Star Trek: The Motion Picture
- 1979 pb. cover
- Author: Gene Roddenberry
- Language: English
- Genre: Science fiction
- Publisher: Pocket Books
- Publication date: December 1979
- Publication place: United States
- Media type: Print (Hardback)
- Pages: 252 pp
- ISBN: 0-671-25324-7 (hb.) 0-671-83088-0 (pb.)
- OCLC: 5751478
- Dewey Decimal: 813/.5/4
- LC Class: PS3568.O3424 S7 1979
- Followed by: The Entropy Effect

= Star Trek: The Motion Picture (novel) =

1979 novelization of the film Star Trek: The Motion Picture

Star Trek: The Motion Picture. A Novel is a 1979 novelization of the film Star Trek: The Motion Picture, which was released in the same year. It is especially notable for being the only Star Trek novel to be written by Gene Roddenberry, who created the franchise. The book was also the first Star Trek novel published by Pocket Books.

==Publishing history==

The novelization of Star Trek: The Motion Picture was the first Star Trek novel published by Pocket Books, beginning a prolific relationship with the franchise that continues as of 2024. At the time the book was published, however, Bantam Books held the rights to publish original Star Trek-based fiction; Pocket Books wouldn't publish its first original Trek novel until 1981.

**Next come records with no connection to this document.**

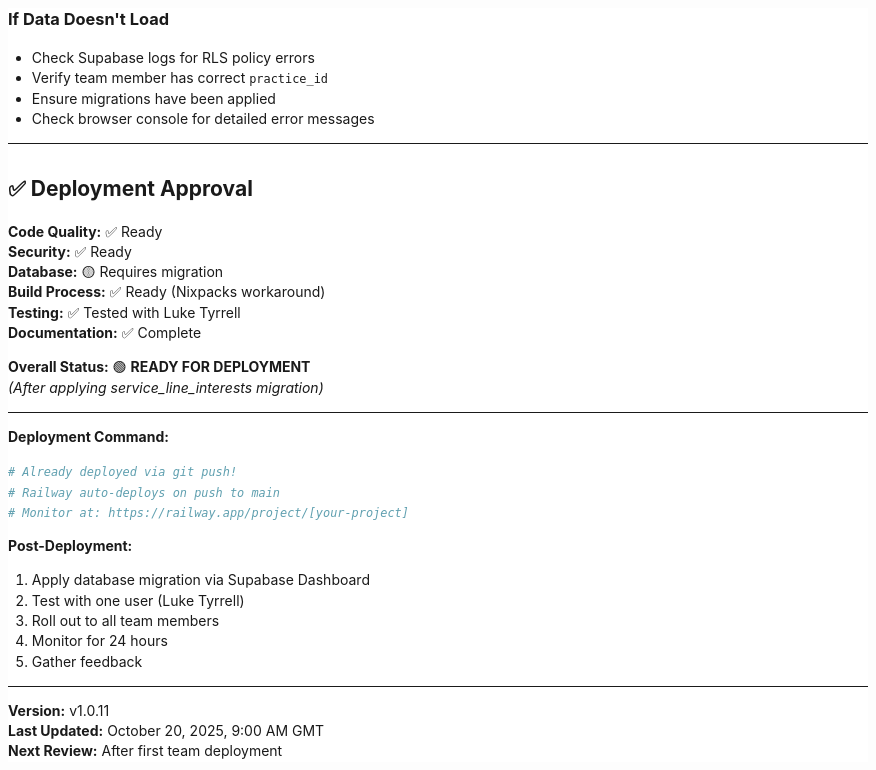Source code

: ### If Data Doesn't Load
- Check Supabase logs for RLS policy errors
- Verify team member has correct `practice_id`
- Ensure migrations have been applied
- Check browser console for detailed error messages

---

## ✅ Deployment Approval

**Code Quality:** ✅ Ready  
**Security:** ✅ Ready  
**Database:** 🟡 Requires migration  
**Build Process:** ✅ Ready (Nixpacks workaround)  
**Testing:** ✅ Tested with Luke Tyrrell  
**Documentation:** ✅ Complete  

**Overall Status:** 🟢 **READY FOR DEPLOYMENT**  
*(After applying service_line_interests migration)*

---

**Deployment Command:**
```bash
# Already deployed via git push!
# Railway auto-deploys on push to main
# Monitor at: https://railway.app/project/[your-project]
```

**Post-Deployment:**
1. Apply database migration via Supabase Dashboard
2. Test with one user (Luke Tyrrell)
3. Roll out to all team members
4. Monitor for 24 hours
5. Gather feedback

---

**Version:** v1.0.11  
**Last Updated:** October 20, 2025, 9:00 AM GMT  
**Next Review:** After first team deployment

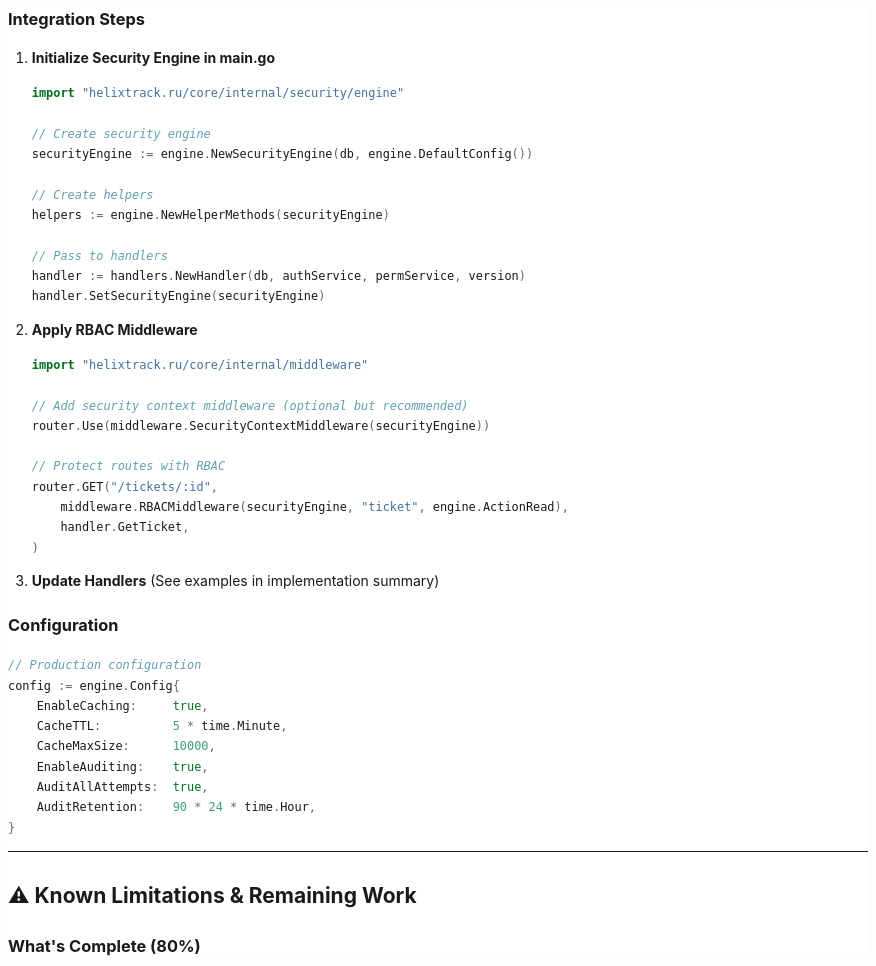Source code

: ### Integration Steps

1. **Initialize Security Engine in main.go**
   ```go
   import "helixtrack.ru/core/internal/security/engine"

   // Create security engine
   securityEngine := engine.NewSecurityEngine(db, engine.DefaultConfig())

   // Create helpers
   helpers := engine.NewHelperMethods(securityEngine)

   // Pass to handlers
   handler := handlers.NewHandler(db, authService, permService, version)
   handler.SetSecurityEngine(securityEngine)
   ```

2. **Apply RBAC Middleware**
   ```go
   import "helixtrack.ru/core/internal/middleware"

   // Add security context middleware (optional but recommended)
   router.Use(middleware.SecurityContextMiddleware(securityEngine))

   // Protect routes with RBAC
   router.GET("/tickets/:id",
       middleware.RBACMiddleware(securityEngine, "ticket", engine.ActionRead),
       handler.GetTicket,
   )
   ```

3. **Update Handlers** (See examples in implementation summary)

### Configuration

```go
// Production configuration
config := engine.Config{
    EnableCaching:     true,
    CacheTTL:          5 * time.Minute,
    CacheMaxSize:      10000,
    EnableAuditing:    true,
    AuditAllAttempts:  true,
    AuditRetention:    90 * 24 * time.Hour,
}
```

---

## ⚠️ Known Limitations & Remaining Work

### What's Complete (80%)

A decade later, Pocket Books would be releasing one or more new Star Trek novels every month, with the cumulative books being called "by far the biggest series of fiction in the history of western literature."

==Authorship==

This novel is sometimes erroneously credited to Alan Dean Foster, likely due to his having ghostwritten the Star Wars novelization for George Lucas, but Foster only contributed to the film's story. The novelization was written solely by Roddenberry. However, Roddenberry adapted the novel from the movie screenplay originally written by Harold Livingston, which greatly irritated the screenwriter. Roddenberry received a $400,000 advance for the novel.

==Plot summary==

The original historic 5-year mission is over. All of the Enterprises original crew have pursued other jobs, only to be called back into action. The USS Enterprise has been refitted and the original crew must deal with an incredibly destructive power that threatens the Earth and the human race.

== Critical reception ==

In a humorous review in Tor.com, Ellen Cheeseman-Meyer described the novel as "a cross between an encyclopedia and a roller coaster" while also noting the book's "interesting sexual revelations about the Kirk family." A review by Kevin Church echoes some of these points, such as how Captain Kirk's first name is a tribute to his mother's "love instructor". Church concludes by saying the novel "is a bizarre artifact that's fascinating on its own to a certain sort of fan" but is "not worth the time for anyone who’s not interested in poking around the weird edges of the Star Trek mythos."